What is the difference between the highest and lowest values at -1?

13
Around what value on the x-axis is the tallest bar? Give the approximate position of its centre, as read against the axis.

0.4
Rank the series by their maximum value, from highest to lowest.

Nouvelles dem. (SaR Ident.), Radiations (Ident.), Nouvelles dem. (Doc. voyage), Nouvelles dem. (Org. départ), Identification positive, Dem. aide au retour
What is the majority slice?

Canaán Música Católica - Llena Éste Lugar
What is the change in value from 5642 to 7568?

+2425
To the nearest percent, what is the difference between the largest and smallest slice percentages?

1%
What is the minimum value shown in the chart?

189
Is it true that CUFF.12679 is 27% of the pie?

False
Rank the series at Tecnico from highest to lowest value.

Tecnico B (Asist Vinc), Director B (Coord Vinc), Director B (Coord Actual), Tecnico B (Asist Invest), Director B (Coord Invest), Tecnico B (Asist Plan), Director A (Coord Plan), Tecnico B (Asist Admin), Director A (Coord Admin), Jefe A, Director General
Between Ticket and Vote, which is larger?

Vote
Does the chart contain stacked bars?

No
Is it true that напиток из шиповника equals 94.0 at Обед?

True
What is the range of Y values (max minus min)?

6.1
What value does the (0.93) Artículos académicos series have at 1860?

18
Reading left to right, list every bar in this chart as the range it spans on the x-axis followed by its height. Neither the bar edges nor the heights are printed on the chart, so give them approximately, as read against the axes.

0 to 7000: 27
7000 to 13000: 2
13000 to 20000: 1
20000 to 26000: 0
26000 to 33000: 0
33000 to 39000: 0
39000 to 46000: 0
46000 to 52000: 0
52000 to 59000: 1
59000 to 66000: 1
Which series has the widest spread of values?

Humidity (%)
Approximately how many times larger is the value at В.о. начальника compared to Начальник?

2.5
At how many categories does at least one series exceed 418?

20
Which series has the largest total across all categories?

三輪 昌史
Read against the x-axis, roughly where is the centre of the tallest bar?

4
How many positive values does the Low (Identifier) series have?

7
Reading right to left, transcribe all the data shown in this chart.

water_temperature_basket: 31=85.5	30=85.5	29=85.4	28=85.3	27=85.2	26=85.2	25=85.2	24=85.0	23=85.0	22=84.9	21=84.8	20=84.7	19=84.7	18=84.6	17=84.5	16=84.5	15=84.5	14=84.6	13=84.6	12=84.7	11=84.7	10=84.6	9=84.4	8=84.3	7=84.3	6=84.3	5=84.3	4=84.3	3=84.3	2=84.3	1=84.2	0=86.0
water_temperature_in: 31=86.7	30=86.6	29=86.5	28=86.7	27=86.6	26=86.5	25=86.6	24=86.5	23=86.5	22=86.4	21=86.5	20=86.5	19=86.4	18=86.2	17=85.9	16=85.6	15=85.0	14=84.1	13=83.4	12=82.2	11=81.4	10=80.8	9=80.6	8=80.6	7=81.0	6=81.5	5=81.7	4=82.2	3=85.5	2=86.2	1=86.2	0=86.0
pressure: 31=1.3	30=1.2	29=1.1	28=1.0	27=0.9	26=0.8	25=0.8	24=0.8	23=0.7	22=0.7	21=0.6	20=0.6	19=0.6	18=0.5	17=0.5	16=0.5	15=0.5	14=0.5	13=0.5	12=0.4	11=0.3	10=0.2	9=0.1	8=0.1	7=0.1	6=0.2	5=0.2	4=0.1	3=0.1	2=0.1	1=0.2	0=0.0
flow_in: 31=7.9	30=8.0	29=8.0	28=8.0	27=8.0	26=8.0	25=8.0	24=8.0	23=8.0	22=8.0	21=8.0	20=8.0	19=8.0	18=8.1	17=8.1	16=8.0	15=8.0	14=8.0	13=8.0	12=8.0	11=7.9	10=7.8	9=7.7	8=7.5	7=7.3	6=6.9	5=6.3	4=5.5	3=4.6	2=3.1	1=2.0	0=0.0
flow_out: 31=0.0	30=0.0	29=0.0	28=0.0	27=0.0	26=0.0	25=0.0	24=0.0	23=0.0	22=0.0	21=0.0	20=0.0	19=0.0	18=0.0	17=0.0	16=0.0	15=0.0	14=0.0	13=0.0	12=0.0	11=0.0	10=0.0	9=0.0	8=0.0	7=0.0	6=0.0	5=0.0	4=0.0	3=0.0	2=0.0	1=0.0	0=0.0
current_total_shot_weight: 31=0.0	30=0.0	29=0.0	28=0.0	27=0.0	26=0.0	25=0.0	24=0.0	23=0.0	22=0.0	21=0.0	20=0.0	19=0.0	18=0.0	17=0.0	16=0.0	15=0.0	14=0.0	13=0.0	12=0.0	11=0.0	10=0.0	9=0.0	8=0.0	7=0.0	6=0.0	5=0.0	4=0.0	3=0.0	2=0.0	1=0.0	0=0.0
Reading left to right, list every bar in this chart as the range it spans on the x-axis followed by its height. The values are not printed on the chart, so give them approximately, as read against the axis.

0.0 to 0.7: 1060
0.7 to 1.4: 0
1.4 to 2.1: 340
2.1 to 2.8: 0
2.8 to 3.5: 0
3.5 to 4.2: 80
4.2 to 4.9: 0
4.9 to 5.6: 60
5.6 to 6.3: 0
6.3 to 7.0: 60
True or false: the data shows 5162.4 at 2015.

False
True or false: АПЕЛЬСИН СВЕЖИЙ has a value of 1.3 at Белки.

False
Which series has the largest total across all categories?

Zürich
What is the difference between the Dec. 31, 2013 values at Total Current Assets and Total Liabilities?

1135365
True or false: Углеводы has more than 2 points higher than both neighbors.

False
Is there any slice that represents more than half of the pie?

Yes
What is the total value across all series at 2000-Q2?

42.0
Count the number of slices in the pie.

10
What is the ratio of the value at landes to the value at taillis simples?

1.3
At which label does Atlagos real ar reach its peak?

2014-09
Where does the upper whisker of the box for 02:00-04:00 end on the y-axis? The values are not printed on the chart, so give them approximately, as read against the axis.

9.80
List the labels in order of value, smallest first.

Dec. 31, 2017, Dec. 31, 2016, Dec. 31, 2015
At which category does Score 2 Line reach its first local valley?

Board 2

*Work task:*
Put each line of the listing above into a numbered list, leaving out the blank lines.

*Result below:*
1. What is the difference between the highest and lowest values at -1?
2. 13
3. Around what value on the x-axis is the tallest bar? Give the approximate position of its centre, as read against the axis.
4. 0.4
5. Rank the series by their maximum value, from highest to lowest.
6. Nouvelles dem. (SaR Ident.), Radiations (Ident.), Nouvelles dem. (Doc. voyage), Nouvelles dem. (Org. départ), Identification positive, Dem. aide au retour
7. What is the majority slice?
8. Canaán Música Católica - Llena Éste Lugar
9. What is the change in value from 5642 to 7568?
10. +2425
11. To the nearest percent, what is the difference between the largest and smallest slice percentages?
12. 1%
13. What is the minimum value shown in the chart?
14. 189
15. Is it true that CUFF.12679 is 27% of the pie?
16. False
17. Rank the series at Tecnico from highest to lowest value.
18. Tecnico B (Asist Vinc), Director B (Coord Vinc), Director B (Coord Actual), Tecnico B (Asist Invest), Director B (Coord Invest), Tecnico B (Asist Plan), Director A (Coord Plan), Tecnico B (Asist Admin), Director A (Coord Admin), Jefe A, Director General
19. Between Ticket and Vote, which is larger?
20. Vote
21. Does the chart contain stacked bars?
22. No
23. Is it true that напиток из шиповника equals 94.0 at Обед?
24. True
25. What is the range of Y values (max minus min)?
26. 6.1
27. What value does the (0.93) Artículos académicos series have at 1860?
28. 18
29. Reading left to right, list every bar in this chart as the range it spans on the x-axis followed by its height. Neither the bar edges nor the heights are printed on the chart, so give them approximately, as read against the axes.
30. 0 to 7000: 27
31. 7000 to 13000: 2
32. 13000 to 20000: 1
33. 20000 to 26000: 0
34. 26000 to 33000: 0
35. 33000 to 39000: 0
36. 39000 to 46000: 0
37. 46000 to 52000: 0
38. 52000 to 59000: 1
39. 59000 to 66000: 1
40. Which series has the widest spread of values?
41. Humidity (%)
42. Approximately how many times larger is the value at В.о. начальника compared to Начальник?
43. 2.5
44. At how many categories does at least one series exceed 418?
45. 20
46. Which series has the largest total across all categories?
47. 三輪 昌史
48. Read against the x-axis, roughly where is the centre of the tallest bar?
49. 4
50. How many positive values does the Low (Identifier) series have?
51. 7
52. Reading right to left, transcribe all the data shown in this chart.
53. water_temperature_basket: 31=85.5	30=85.5	29=85.4	28=85.3	27=85.2	26=85.2	25=85.2	24=85.0	23=85.0	22=84.9	21=84.8	20=84.7	19=84.7	18=84.6	17=84.5	16=84.5	15=84.5	14=84.6	13=84.6	12=84.7	11=84.7	10=84.6	9=84.4	8=84.3	7=84.3	6=84.3	5=84.3	4=84.3	3=84.3	2=84.3	1=84.2	0=86.0
54. water_temperature_in: 31=86.7	30=86.6	29=86.5	28=86.7	27=86.6	26=86.5	25=86.6	24=86.5	23=86.5	22=86.4	21=86.5	20=86.5	19=86.4	18=86.2	17=85.9	16=85.6	15=85.0	14=84.1	13=83.4	12=82.2	11=81.4	10=80.8	9=80.6	8=80.6	7=81.0	6=81.5	5=81.7	4=82.2	3=85.5	2=86.2	1=86.2	0=86.0
55. pressure: 31=1.3	30=1.2	29=1.1	28=1.0	27=0.9	26=0.8	25=0.8	24=0.8	23=0.7	22=0.7	21=0.6	20=0.6	19=0.6	18=0.5	17=0.5	16=0.5	15=0.5	14=0.5	13=0.5	12=0.4	11=0.3	10=0.2	9=0.1	8=0.1	7=0.1	6=0.2	5=0.2	4=0.1	3=0.1	2=0.1	1=0.2	0=0.0
56. flow_in: 31=7.9	30=8.0	29=8.0	28=8.0	27=8.0	26=8.0	25=8.0	24=8.0	23=8.0	22=8.0	21=8.0	20=8.0	19=8.0	18=8.1	17=8.1	16=8.0	15=8.0	14=8.0	13=8.0	12=8.0	11=7.9	10=7.8	9=7.7	8=7.5	7=7.3	6=6.9	5=6.3	4=5.5	3=4.6	2=3.1	1=2.0	0=0.0
57. flow_out: 31=0.0	30=0.0	29=0.0	28=0.0	27=0.0	26=0.0	25=0.0	24=0.0	23=0.0	22=0.0	21=0.0	20=0.0	19=0.0	18=0.0	17=0.0	16=0.0	15=0.0	14=0.0	13=0.0	12=0.0	11=0.0	10=0.0	9=0.0	8=0.0	7=0.0	6=0.0	5=0.0	4=0.0	3=0.0	2=0.0	1=0.0	0=0.0
58. current_total_shot_weight: 31=0.0	30=0.0	29=0.0	28=0.0	27=0.0	26=0.0	25=0.0	24=0.0	23=0.0	22=0.0	21=0.0	20=0.0	19=0.0	18=0.0	17=0.0	16=0.0	15=0.0	14=0.0	13=0.0	12=0.0	11=0.0	10=0.0	9=0.0	8=0.0	7=0.0	6=0.0	5=0.0	4=0.0	3=0.0	2=0.0	1=0.0	0=0.0
59. Reading left to right, list every bar in this chart as the range it spans on the x-axis followed by its height. The values are not printed on the chart, so give them approximately, as read against the axis.
60. 0.0 to 0.7: 1060
61. 0.7 to 1.4: 0
62. 1.4 to 2.1: 340
63. 2.1 to 2.8: 0
64. 2.8 to 3.5: 0
65. 3.5 to 4.2: 80
66. 4.2 to 4.9: 0
67. 4.9 to 5.6: 60
68. 5.6 to 6.3: 0
69. 6.3 to 7.0: 60
70. True or false: the data shows 5162.4 at 2015.
71. False
72. True or false: АПЕЛЬСИН СВЕЖИЙ has a value of 1.3 at Белки.
73. False
74. Which series has the largest total across all categories?
75. Zürich
76. What is the difference between the Dec. 31, 2013 values at Total Current Assets and Total Liabilities?
77. 1135365
78. True or false: Углеводы has more than 2 points higher than both neighbors.
79. False
80. Is there any slice that represents more than half of the pie?
81. Yes
82. What is the total value across all series at 2000-Q2?
83. 42.0
84. Count the number of slices in the pie.
85. 10
86. What is the ratio of the value at landes to the value at taillis simples?
87. 1.3
88. At which label does Atlagos real ar reach its peak?
89. 2014-09
90. Where does the upper whisker of the box for 02:00-04:00 end on the y-axis? The values are not printed on the chart, so give them approximately, as read against the axis.
91. 9.80
92. List the labels in order of value, smallest first.
93. Dec. 31, 2017, Dec. 31, 2016, Dec. 31, 2015
94. At which category does Score 2 Line reach its first local valley?
95. Board 2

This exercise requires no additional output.